IPP Mail Archive: IPP> MOD - Rationale for why we dropped "document-charset" attribute

IPP> MOD - Rationale for why we dropped "document-charset" attribute

Tom Hastings (hastings@cp10.es.xerox.com)
Fri, 14 Nov 1997 07:39:03 PST

A Xerox developer asked me why we dropped the "document-charset"
operation attribute from the IPP Model.

This is my reply, which I'm passing on to the rest of you.
My reply also indicates something for us to do when we register
the Printer MIB interpreter family enums as (MIME) media types.

Tom

Each (MIME) media type should have a charset parameter, if a charset needs
to be specified in order to interpret the data correctly. For example:

text/plain; charset=utf-8

Maybe we should add some more description to that affect in
Section 4.1.9. The RFC that defines text/plain says that if the
charset parameter is omitted, then the charset SHALL be assumed to
be us-ascii.

In talking with Bob Pentecost about PCL, he verified that PCL drivers
on Windows and Word Perfect do embed the charset escape sequence, so
that there was no problem with dropping the "document-charset" IPP
operation attribute as far as PCL was concerned.
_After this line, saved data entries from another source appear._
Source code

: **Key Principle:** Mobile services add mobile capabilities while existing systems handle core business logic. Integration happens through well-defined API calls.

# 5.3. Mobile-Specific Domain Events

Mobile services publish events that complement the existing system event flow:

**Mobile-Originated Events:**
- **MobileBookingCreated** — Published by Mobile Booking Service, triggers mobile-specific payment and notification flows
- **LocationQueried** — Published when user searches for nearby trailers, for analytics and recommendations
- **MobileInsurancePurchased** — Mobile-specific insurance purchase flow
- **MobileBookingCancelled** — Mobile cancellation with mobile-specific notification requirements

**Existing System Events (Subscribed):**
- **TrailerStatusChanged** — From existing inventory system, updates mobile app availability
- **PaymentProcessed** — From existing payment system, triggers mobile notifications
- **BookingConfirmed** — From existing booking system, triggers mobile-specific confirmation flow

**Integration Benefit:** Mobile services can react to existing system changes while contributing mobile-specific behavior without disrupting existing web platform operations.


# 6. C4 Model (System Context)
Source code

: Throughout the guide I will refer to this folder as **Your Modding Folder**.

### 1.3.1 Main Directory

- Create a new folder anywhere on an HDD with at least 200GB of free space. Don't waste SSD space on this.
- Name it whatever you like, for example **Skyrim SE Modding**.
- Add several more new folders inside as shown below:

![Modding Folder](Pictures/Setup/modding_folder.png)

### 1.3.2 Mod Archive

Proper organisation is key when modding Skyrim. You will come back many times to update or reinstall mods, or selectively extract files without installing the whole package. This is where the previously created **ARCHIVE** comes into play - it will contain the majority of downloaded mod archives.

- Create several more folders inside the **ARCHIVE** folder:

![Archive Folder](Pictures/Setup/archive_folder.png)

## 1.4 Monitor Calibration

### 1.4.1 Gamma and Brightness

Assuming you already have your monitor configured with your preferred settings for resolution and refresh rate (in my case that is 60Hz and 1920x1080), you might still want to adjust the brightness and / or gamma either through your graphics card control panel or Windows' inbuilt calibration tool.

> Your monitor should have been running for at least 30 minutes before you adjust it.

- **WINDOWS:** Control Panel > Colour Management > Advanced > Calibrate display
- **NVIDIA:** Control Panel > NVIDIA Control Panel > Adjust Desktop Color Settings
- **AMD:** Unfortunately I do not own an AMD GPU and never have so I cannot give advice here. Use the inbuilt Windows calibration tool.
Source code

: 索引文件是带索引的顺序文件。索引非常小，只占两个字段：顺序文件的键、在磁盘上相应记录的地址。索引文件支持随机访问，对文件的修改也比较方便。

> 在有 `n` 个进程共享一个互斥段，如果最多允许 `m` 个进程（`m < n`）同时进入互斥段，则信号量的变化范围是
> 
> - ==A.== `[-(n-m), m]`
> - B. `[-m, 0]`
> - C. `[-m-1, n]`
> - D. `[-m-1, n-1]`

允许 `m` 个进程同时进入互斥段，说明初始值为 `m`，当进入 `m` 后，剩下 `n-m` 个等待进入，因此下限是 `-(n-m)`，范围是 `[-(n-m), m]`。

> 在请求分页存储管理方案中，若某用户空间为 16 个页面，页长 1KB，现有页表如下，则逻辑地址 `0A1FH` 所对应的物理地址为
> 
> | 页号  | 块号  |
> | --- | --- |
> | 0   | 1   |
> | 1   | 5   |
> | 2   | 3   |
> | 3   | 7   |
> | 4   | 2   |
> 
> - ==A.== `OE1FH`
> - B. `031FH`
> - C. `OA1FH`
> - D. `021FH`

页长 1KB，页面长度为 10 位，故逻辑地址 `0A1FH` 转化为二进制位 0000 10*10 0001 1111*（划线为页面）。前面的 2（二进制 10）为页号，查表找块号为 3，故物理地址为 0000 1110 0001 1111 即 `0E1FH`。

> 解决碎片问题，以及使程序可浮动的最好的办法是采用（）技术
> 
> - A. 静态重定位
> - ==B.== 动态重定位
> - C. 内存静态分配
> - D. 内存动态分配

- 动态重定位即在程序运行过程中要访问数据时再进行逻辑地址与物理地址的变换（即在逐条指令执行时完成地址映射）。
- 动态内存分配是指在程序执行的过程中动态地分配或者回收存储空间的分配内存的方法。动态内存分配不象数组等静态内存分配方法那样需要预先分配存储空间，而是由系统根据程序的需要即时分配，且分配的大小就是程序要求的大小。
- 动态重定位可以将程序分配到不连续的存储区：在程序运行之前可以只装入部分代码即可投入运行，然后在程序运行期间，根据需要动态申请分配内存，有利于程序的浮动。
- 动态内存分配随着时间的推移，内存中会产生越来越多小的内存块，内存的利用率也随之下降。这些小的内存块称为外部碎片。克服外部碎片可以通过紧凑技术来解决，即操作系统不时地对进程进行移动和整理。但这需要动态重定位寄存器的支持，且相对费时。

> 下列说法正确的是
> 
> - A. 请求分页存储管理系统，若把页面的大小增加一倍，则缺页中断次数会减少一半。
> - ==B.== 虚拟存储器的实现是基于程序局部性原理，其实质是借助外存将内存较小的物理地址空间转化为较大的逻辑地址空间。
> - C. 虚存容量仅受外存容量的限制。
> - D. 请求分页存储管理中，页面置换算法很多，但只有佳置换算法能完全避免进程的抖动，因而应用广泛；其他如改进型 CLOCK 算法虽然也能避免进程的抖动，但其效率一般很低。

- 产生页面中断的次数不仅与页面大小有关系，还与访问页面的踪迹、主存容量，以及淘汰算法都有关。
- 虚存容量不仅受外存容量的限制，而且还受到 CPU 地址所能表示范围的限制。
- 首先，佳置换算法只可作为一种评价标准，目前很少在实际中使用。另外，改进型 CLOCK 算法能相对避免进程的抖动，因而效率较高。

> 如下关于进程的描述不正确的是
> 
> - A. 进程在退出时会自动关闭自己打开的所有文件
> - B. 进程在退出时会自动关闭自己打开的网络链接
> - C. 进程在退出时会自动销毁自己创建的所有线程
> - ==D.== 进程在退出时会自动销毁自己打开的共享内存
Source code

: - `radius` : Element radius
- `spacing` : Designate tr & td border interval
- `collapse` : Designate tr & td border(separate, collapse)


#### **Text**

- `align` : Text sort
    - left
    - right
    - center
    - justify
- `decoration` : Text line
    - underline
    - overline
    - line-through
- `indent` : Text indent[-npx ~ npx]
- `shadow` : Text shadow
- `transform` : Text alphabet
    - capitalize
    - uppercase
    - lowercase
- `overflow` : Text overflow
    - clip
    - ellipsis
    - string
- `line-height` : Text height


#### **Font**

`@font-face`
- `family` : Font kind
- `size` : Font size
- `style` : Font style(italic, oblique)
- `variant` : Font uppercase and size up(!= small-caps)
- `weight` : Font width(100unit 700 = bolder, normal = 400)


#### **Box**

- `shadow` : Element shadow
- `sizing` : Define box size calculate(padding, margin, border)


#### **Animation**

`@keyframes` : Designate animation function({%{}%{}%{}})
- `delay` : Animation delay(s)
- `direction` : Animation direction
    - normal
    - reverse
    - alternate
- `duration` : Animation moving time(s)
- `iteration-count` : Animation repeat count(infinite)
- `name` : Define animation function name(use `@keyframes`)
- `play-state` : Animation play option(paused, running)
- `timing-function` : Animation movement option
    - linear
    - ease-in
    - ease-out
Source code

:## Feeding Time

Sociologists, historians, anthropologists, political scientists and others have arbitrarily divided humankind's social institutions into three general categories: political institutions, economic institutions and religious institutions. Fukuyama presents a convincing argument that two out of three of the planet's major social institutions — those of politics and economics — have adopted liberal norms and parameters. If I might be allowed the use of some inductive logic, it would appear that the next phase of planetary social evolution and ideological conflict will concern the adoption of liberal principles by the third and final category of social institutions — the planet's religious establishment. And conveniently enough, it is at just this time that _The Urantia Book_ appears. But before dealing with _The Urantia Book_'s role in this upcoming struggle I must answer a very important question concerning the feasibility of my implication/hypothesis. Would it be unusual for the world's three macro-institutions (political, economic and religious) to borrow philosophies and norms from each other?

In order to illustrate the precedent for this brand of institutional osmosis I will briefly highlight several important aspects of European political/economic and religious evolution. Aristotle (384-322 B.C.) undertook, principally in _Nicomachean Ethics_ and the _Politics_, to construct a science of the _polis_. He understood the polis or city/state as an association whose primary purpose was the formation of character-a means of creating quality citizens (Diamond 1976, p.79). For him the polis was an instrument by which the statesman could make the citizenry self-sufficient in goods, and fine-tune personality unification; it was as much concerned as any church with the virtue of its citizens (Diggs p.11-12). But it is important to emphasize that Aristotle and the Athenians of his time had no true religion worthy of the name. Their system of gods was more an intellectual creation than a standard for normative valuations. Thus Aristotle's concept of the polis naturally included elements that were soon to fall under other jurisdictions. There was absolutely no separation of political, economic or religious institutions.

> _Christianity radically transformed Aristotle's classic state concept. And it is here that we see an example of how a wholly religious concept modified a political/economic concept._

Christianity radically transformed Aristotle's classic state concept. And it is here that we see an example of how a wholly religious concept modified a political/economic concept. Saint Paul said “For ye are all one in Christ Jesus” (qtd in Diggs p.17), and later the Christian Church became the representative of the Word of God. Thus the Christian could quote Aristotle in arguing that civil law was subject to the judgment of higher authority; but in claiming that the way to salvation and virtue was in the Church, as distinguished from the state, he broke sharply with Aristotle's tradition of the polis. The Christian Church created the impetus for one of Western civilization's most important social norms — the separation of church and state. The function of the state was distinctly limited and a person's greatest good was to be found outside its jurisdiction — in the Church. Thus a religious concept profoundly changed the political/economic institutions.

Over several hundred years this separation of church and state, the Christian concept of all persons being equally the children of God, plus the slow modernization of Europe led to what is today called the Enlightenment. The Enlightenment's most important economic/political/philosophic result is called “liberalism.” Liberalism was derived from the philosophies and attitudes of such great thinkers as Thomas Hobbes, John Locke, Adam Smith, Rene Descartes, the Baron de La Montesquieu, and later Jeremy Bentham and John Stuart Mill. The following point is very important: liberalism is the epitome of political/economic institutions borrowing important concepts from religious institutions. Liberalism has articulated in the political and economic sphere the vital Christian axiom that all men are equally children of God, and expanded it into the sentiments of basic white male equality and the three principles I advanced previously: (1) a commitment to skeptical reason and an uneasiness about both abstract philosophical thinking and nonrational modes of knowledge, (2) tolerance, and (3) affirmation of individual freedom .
Bob also confirmed
that drivers are pretty good at embedding the escape sequence in
the data stream that indicates that the data stream is PCL. Consequently,
we added the parenthetical note to application/vnd.hp-PCL that
the charset escape sequence is embedded in the data.

So there weren't any document-formats that we knew that needed
a charset attribute, instead of the data stream always specifying
the charset or the media type allowed the charset parameter.

When we register the document formats from the Printer MIB as media
MIME types, we need to make sure that the document formats that do
need a charset parameter indicate such and whether the charset parameter
is mandatory or optional. If it is optional, the registration also needs
to specify what charset is assumed when the charset parameter is omitted.

The only problem may be the media type 'applicatation/octet-stream' which
does not allow a charset parameter. So the client can't specify the
document charset, in case the document is auto-detected to be
text/plain, since the application/octet-stream mime type doesn't
allow the charset parameter. Bob didn't think that was a problem for
them, because their auto-detect assumes the document is PCL, if it isn't
PostScript.

Tom